===== Document section

Still very traditional and conservative, I'm afraid. And too many symphonies.


----------



## Prodromides (Mar 18, 2012)

RobertJTh said:


> Still very traditional and conservative, I'm afraid. And too many symphonies.


R.I.P., Classical Music, dearly departed during 1975.

Will we have the pleasure of RobertJTh's presence during TC's upcoming 1989 game?


----------



## Neo Romanza (May 7, 2013)

Let me see if I can try my hand at this...

In no particular order:

Ligeti: _Études_
Scelsi: _Uaxuctum_
Feldman: _Cello and Orchestra_
Boulez: _Sur Incises_
Henze: _Undine_
Carter: _Three Occasions for Orchestra_
K. A. Hartmann: _Symphony No. 6_
Grisey: _Les espaces acoustiques_
Penderecki: _Kosmogonia_
Shostakovich: _String Quartet No. 8_
Takemitsu: _Autumn_
Silvestrov: _Symphony No. 5_
Lutosławski: _Jeux vénitiens_
Strauss: _Vier letzte Lieder_
Panufnik: _Autumn Music_
Schnittke: _Piano Quintet_
Adams: _Harmonielehre_
Tabakova: _Cello Concerto_
Gubaidulina: _Sieben Worte_
Duruflé: _Requiem_
Kabeláč: _The Mystery of Time_
Xenakis: _Jonchaies_
Stravinsky: _Orpheus_
Britten: _Death in Venice_
Adès: _Arcadiana_


----------



## SanAntone (May 10, 2020)

I can find 25 works by just Stravinsky and Shostakovich without breaking a sweat. But that would exhaust my list before even considering Cage, Boulez, Bernstein, and a number of other composers.


----------



## Neo Romanza (May 7, 2013)

SanAntone said:


> I can find 25 works by just Stravinsky and Shostakovich without breaking a sweat. But that would exhaust my list before even considering Cage, Boulez, Bernstein, and a number of other composers.


Don't worry I edited my own list to include Duruflé's _Requiem_.  A work that I know you love unequivocally. I love it, too, of course.


----------



## RobertJTh (Sep 19, 2021)

Prodromides said:


> R.I.P., Classical Music, dearly departed during 1975.
> 
> Will we have the pleasure of RobertJTh's presence during TC's upcoming 1989 game?


In my defense, it isn't a matter of "unknown equals unloved". I studied music theory and composition and had intensive contact with teachers and fellow students who were exponents of the avant-garde styles. And I can show you dozens of compositions from those years that employed modern and post-modern techniques. It's just that when I was released into the free again, I realized that my heart wasn't in it, so after a while I returned to the warm womb of tonality. And this decision affected my listening habits too.

==========
===== Provided data

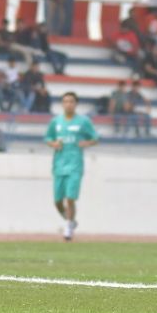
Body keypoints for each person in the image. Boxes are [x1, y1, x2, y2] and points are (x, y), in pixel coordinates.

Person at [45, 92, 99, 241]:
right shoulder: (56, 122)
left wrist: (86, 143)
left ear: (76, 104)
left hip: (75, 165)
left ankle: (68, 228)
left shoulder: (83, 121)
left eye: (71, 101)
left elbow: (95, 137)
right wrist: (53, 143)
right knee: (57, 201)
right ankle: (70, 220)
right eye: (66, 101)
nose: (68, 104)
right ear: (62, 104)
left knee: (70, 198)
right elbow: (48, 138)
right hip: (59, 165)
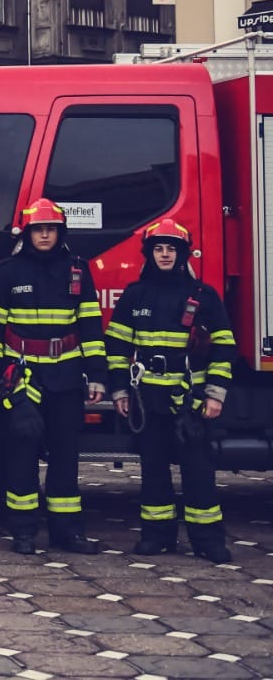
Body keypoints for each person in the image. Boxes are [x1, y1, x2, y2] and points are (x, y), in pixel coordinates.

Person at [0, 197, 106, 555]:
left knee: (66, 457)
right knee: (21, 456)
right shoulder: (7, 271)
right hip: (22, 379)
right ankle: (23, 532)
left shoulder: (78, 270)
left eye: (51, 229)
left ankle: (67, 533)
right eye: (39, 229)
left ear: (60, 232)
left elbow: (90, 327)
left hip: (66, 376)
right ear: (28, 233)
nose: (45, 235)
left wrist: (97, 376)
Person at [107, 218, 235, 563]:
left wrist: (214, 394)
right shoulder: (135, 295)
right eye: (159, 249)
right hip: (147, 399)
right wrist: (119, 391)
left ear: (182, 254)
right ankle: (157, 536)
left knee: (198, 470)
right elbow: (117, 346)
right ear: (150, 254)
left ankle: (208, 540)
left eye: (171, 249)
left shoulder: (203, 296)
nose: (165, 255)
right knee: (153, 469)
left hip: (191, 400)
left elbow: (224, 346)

==========
===== Provided data

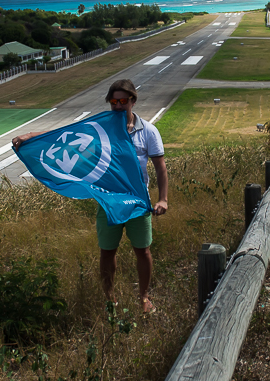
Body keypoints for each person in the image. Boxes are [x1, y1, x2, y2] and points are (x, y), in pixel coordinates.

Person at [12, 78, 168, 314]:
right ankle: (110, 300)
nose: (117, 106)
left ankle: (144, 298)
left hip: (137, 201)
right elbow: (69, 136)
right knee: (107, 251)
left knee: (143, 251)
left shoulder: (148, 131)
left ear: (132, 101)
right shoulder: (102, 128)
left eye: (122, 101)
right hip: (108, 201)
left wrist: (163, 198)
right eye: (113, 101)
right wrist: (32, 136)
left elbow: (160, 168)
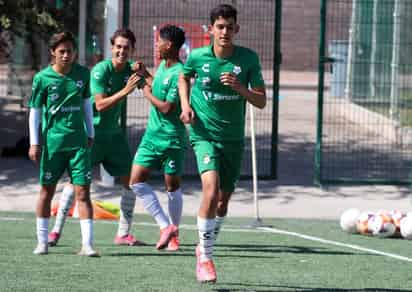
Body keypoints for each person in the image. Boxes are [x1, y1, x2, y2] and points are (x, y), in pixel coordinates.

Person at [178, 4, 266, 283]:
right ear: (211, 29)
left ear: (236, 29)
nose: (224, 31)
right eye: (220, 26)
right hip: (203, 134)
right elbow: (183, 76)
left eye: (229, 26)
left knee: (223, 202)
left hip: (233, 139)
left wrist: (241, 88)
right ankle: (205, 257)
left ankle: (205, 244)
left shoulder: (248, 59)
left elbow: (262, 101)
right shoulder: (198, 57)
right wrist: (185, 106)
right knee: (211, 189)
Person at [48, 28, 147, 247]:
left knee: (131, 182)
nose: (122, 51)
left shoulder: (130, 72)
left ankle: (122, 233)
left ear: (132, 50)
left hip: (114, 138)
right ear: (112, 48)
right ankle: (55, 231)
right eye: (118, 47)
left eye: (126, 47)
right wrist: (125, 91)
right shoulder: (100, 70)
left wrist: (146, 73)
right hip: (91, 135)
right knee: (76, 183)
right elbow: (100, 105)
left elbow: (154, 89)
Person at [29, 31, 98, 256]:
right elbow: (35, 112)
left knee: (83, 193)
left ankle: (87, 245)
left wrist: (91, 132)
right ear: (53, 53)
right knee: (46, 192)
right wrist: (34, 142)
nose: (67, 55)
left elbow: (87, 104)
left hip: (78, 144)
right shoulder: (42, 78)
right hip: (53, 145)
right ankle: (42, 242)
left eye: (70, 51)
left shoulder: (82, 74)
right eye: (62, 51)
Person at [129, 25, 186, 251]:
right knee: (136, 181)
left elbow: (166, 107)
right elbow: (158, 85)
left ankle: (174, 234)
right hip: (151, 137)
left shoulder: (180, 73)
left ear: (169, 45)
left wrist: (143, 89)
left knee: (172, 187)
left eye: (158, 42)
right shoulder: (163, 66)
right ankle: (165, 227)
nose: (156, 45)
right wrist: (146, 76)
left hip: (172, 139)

==========

● Exercise goal:
Quote the portion of the forum thread between "## RobertJTh (Sep" and "listening habits too.", inclusive. The rows have no connection to the forum thread.

● Result for this exercise:
## RobertJTh (Sep 19, 2021)

Prodromides said:


> R.I.P., Classical Music, dearly departed during 1975.
> 
> Will we have the pleasure of RobertJTh's presence during TC's upcoming 1989 game?


In my defense, it isn't a matter of "unknown equals unloved". I studied music theory and composition and had intensive contact with teachers and fellow students who were exponents of the avant-garde styles. And I can show you dozens of compositions from those years that employed modern and post-modern techniques. It's just that when I was released into the free again, I realized that my heart wasn't in it, so after a while I returned to the warm womb of tonality. And this decision affected my listening habits too.